Assigned task:
What follows are records. Restate all of them word for word.

☆ ☆ ☆ ☆ ☆

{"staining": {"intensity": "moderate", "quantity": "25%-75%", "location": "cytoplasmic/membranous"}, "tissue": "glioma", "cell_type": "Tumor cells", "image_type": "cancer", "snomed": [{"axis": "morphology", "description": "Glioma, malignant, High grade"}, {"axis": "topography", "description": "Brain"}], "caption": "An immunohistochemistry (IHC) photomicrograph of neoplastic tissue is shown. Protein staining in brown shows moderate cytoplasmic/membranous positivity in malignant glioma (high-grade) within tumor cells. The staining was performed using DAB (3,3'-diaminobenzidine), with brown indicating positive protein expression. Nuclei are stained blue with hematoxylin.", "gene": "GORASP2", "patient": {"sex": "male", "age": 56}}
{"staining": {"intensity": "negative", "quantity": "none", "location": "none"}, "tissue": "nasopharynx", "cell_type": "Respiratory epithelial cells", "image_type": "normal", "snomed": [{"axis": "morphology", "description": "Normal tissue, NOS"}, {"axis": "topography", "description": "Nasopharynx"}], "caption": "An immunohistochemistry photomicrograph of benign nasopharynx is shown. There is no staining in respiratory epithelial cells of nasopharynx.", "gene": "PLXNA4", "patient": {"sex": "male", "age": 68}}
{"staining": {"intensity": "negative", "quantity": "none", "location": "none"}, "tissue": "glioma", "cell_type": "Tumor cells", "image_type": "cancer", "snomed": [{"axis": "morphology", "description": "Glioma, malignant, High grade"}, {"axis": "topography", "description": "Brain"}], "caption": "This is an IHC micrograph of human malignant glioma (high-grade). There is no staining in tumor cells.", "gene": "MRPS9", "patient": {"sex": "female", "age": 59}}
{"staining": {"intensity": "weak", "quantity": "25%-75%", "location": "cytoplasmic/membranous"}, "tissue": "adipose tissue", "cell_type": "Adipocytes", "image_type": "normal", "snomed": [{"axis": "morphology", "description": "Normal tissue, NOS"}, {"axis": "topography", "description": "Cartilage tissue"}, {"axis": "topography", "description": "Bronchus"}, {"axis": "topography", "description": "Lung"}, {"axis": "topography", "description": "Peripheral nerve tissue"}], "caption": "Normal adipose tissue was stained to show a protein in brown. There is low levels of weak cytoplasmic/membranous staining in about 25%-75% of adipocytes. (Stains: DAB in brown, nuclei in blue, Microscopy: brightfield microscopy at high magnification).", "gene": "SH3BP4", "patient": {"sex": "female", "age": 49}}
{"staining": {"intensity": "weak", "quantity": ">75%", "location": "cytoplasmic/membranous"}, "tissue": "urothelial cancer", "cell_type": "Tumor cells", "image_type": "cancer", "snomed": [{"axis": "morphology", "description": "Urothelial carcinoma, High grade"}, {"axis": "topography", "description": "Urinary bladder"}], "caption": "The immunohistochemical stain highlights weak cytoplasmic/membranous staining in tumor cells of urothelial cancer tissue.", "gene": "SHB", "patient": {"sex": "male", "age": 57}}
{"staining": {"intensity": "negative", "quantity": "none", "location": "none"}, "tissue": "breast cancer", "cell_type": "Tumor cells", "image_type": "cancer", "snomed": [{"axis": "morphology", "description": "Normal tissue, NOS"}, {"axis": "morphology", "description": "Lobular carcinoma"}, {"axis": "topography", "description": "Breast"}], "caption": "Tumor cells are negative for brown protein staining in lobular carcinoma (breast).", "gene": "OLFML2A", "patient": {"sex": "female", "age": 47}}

☆ ☆ ☆ ☆ ☆

Result:
{"staining": {"intensity": "moderate", "quantity": "25%-75%", "location": "cytoplasmic/membranous"}, "tissue": "glioma", "cell_type": "Tumor cells", "image_type": "cancer", "snomed": [{"axis": "morphology", "description": "Glioma, malignant, High grade"}, {"axis": "topography", "description": "Brain"}], "caption": "An immunohistochemistry (IHC) photomicrograph of neoplastic tissue is shown. Protein staining in brown shows moderate cytoplasmic/membranous positivity in malignant glioma (high-grade) within tumor cells. The staining was performed using DAB (3,3'-diaminobenzidine), with brown indicating positive protein expression. Nuclei are stained blue with hematoxylin.", "gene": "GORASP2", "patient": {"sex": "male", "age": 56}}
{"staining": {"intensity": "negative", "quantity": "none", "location": "none"}, "tissue": "nasopharynx", "cell_type": "Respiratory epithelial cells", "image_type": "normal", "snomed": [{"axis": "morphology", "description": "Normal tissue, NOS"}, {"axis": "topography", "description": "Nasopharynx"}], "caption": "An immunohistochemistry photomicrograph of benign nasopharynx is shown. There is no staining in respiratory epithelial cells of nasopharynx.", "gene": "PLXNA4", "patient": {"sex": "male", "age": 68}}
{"staining": {"intensity": "negative", "quantity": "none", "location": "none"}, "tissue": "glioma", "cell_type": "Tumor cells", "image_type": "cancer", "snomed": [{"axis": "morphology", "description": "Glioma, malignant, High grade"}, {"axis": "topography", "description": "Brain"}], "caption": "This is an IHC micrograph of human malignant glioma (high-grade). There is no staining in tumor cells.", "gene": "MRPS9", "patient": {"sex": "female", "age": 59}}
{"staining": {"intensity": "weak", "quantity": "25%-75%", "location": "cytoplasmic/membranous"}, "tissue": "adipose tissue", "cell_type": "Adipocytes", "image_type": "normal", "snomed": [{"axis": "morphology", "description": "Normal tissue, NOS"}, {"axis": "topography", "description": "Cartilage tissue"}, {"axis": "topography", "description": "Bronchus"}, {"axis": "topography", "description": "Lung"}, {"axis": "topography", "description": "Peripheral nerve tissue"}], "caption": "Normal adipose tissue was stained to show a protein in brown. There is low levels of weak cytoplasmic/membranous staining in about 25%-75% of adipocytes. (Stains: DAB in brown, nuclei in blue, Microscopy: brightfield microscopy at high magnification).", "gene": "SH3BP4", "patient": {"sex": "female", "age": 49}}
{"staining": {"intensity": "weak", "quantity": ">75%", "location": "cytoplasmic/membranous"}, "tissue": "urothelial cancer", "cell_type": "Tumor cells", "image_type": "cancer", "snomed": [{"axis": "morphology", "description": "Urothelial carcinoma, High grade"}, {"axis": "topography", "description": "Urinary bladder"}], "caption": "The immunohistochemical stain highlights weak cytoplasmic/membranous staining in tumor cells of urothelial cancer tissue.", "gene": "SHB", "patient": {"sex": "male", "age": 57}}
{"staining": {"intensity": "negative", "quantity": "none", "location": "none"}, "tissue": "breast cancer", "cell_type": "Tumor cells", "image_type": "cancer", "snomed": [{"axis": "morphology", "description": "Normal tissue, NOS"}, {"axis": "morphology", "description": "Lobular carcinoma"}, {"axis": "topography", "description": "Breast"}], "caption": "Tumor cells are negative for brown protein staining in lobular carcinoma (breast).", "gene": "OLFML2A", "patient": {"sex": "female", "age": 47}}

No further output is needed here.